And so what we are now seeing is that automotive
is our, by the end of this year,
we'll become our biggest operator,
currently running in second place
behind the WEE collection systems.
And, but you know, if you think about
how small a vape battery is, for example,
and then some of the batteries
that we're getting from automotive,
you know, a three quarters of a ton.
So you have to have an awful lot of vapes
to match a getting full batteries in from automotive.
You know, and we've also done a lot of work
on next-gen as well.
And some of the next-gen that we've processed,
we've trialed with the manufacturers,
yeah, they're coming at us with a thousand volts in them.
So, you know, these are serious, serious batteries
that are going to propel four by fours
in the same way as large petrol or diesel turbo
and fossil-fueled vehicles will be propelled.
You know, they're very, very next-gen,
gen four, gen five batteries.
They're incredibly powerful
and the technology to rapidly recharge them
now makes them comparable, in my opinion, with fossil fuels.
But somebody somewhere has got to handle them
if they go wrong.
And that is our role,
is to make sure that those materials
are properly dealt with, end of life,
don't end up in a grey market
where much harm can be done.
And we certify for our clients,
we certify every battery is certified
that it's been end of life as well.
In terms of the, actually, on this briefly,
in terms of the chemistry of the batteries,
if we look at electric vehicles,
the two main ones are the NMC and the LFP,
are you able to deal with both of those
or are you focused just on one in preference to the other?

▶ Record set:
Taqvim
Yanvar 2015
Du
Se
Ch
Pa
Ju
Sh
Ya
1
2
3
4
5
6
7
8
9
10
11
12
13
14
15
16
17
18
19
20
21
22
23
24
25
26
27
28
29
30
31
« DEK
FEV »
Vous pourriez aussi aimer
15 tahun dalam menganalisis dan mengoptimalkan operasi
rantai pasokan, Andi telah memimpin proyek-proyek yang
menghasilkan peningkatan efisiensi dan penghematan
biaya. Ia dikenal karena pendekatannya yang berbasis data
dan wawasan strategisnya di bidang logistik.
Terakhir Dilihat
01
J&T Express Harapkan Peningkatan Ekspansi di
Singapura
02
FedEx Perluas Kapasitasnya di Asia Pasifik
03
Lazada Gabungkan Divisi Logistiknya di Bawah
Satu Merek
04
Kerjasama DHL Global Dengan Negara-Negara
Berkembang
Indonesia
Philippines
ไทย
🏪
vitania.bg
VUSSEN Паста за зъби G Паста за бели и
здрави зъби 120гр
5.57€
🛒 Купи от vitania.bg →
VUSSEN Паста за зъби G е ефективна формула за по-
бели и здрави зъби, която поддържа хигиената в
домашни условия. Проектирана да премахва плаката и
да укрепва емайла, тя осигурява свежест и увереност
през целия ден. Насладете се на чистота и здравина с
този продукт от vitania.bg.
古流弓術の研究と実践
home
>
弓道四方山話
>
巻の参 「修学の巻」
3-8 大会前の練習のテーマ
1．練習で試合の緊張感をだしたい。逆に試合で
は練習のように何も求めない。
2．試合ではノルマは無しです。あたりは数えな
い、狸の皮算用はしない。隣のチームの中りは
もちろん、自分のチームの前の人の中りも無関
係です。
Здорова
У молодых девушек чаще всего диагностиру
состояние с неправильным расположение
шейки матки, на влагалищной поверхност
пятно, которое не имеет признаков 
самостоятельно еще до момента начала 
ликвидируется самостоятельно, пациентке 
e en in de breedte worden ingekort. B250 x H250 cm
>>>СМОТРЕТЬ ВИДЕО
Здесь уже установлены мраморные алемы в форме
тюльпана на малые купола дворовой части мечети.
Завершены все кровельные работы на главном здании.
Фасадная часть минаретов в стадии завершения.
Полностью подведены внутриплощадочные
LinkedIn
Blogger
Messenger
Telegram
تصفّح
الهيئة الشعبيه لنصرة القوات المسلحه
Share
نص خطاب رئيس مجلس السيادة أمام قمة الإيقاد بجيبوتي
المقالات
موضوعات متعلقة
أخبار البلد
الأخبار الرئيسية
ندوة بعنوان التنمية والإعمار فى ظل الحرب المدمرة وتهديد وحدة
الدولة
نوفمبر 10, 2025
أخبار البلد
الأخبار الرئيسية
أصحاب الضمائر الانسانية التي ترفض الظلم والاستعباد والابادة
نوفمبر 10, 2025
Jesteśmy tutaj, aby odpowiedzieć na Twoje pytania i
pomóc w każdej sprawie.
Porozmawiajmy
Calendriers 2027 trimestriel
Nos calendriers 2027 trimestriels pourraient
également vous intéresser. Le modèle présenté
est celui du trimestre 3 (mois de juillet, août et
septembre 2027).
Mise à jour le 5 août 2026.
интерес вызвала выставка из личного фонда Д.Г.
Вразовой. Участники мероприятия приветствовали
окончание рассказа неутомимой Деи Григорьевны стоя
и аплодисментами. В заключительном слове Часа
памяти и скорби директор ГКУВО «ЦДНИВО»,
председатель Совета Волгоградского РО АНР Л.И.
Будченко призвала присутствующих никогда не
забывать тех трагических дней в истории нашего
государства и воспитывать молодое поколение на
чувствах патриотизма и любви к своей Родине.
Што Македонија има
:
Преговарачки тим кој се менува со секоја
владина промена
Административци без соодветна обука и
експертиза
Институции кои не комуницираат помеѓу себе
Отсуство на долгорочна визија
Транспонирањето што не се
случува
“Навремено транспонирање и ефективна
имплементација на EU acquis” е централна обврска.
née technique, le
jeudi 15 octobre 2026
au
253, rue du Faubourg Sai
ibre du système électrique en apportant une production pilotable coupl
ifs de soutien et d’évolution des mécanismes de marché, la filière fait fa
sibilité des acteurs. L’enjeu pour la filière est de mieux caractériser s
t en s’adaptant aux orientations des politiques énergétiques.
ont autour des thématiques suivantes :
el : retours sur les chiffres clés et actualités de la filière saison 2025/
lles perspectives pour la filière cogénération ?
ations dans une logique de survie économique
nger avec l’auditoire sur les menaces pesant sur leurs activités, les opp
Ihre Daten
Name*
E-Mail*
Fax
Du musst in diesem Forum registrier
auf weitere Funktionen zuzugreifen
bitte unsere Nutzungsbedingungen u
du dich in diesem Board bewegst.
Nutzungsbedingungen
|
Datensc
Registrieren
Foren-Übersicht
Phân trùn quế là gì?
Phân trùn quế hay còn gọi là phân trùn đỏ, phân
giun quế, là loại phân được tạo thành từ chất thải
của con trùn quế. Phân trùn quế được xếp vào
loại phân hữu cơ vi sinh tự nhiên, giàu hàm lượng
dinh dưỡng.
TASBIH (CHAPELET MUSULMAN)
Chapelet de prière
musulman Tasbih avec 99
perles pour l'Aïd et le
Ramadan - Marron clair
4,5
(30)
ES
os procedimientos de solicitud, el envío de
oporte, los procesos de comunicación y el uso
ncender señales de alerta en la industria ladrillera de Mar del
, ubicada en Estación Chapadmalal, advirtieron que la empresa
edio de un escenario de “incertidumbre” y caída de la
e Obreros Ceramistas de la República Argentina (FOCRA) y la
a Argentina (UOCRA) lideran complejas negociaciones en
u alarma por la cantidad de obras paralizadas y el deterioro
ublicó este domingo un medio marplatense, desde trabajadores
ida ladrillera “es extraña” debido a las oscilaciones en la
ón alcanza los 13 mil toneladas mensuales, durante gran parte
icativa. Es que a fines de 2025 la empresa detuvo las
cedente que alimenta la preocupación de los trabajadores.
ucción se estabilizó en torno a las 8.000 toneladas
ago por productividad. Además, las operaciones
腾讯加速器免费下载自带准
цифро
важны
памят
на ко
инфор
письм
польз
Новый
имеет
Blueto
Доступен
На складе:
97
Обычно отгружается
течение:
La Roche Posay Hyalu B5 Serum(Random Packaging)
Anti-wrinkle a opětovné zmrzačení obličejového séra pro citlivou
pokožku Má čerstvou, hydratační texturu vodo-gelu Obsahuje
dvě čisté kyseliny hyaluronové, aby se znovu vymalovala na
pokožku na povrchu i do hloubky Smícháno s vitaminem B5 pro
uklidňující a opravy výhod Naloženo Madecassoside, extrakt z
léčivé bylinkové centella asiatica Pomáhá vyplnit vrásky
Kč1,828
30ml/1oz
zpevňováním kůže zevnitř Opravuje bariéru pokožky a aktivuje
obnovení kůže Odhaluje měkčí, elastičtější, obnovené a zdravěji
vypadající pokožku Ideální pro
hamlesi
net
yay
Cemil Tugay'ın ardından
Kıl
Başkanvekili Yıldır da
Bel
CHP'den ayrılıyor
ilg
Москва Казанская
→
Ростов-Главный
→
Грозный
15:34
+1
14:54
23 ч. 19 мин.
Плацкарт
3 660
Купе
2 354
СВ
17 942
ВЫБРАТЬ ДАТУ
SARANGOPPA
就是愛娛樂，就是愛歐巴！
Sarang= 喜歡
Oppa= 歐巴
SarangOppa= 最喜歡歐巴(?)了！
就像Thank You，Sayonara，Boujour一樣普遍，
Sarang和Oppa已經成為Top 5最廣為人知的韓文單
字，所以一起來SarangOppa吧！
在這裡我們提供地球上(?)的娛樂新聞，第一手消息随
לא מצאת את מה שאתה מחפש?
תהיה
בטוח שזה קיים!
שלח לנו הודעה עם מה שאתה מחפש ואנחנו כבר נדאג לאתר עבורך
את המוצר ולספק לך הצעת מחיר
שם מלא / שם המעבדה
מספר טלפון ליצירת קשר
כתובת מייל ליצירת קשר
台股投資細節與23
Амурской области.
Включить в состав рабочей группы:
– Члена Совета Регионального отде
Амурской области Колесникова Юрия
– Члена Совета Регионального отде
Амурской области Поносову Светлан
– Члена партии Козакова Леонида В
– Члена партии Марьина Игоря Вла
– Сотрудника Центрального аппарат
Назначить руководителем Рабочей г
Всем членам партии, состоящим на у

▶ Problem requirements: Can you copy the battery recycling transcript word for word, starting with "You know, and" and going on through "with fossil fuels."?

▶ Response:
You know, and we've also done a lot of work
on next-gen as well.
And some of the next-gen that we've processed,
we've trialed with the manufacturers,
yeah, they're coming at us with a thousand volts in them.
So, you know, these are serious, serious batteries
that are going to propel four by fours
in the same way as large petrol or diesel turbo
and fossil-fueled vehicles will be propelled.
You know, they're very, very next-gen,
gen four, gen five batteries.
They're incredibly powerful
and the technology to rapidly recharge them
now makes them comparable, in my opinion, with fossil fuels.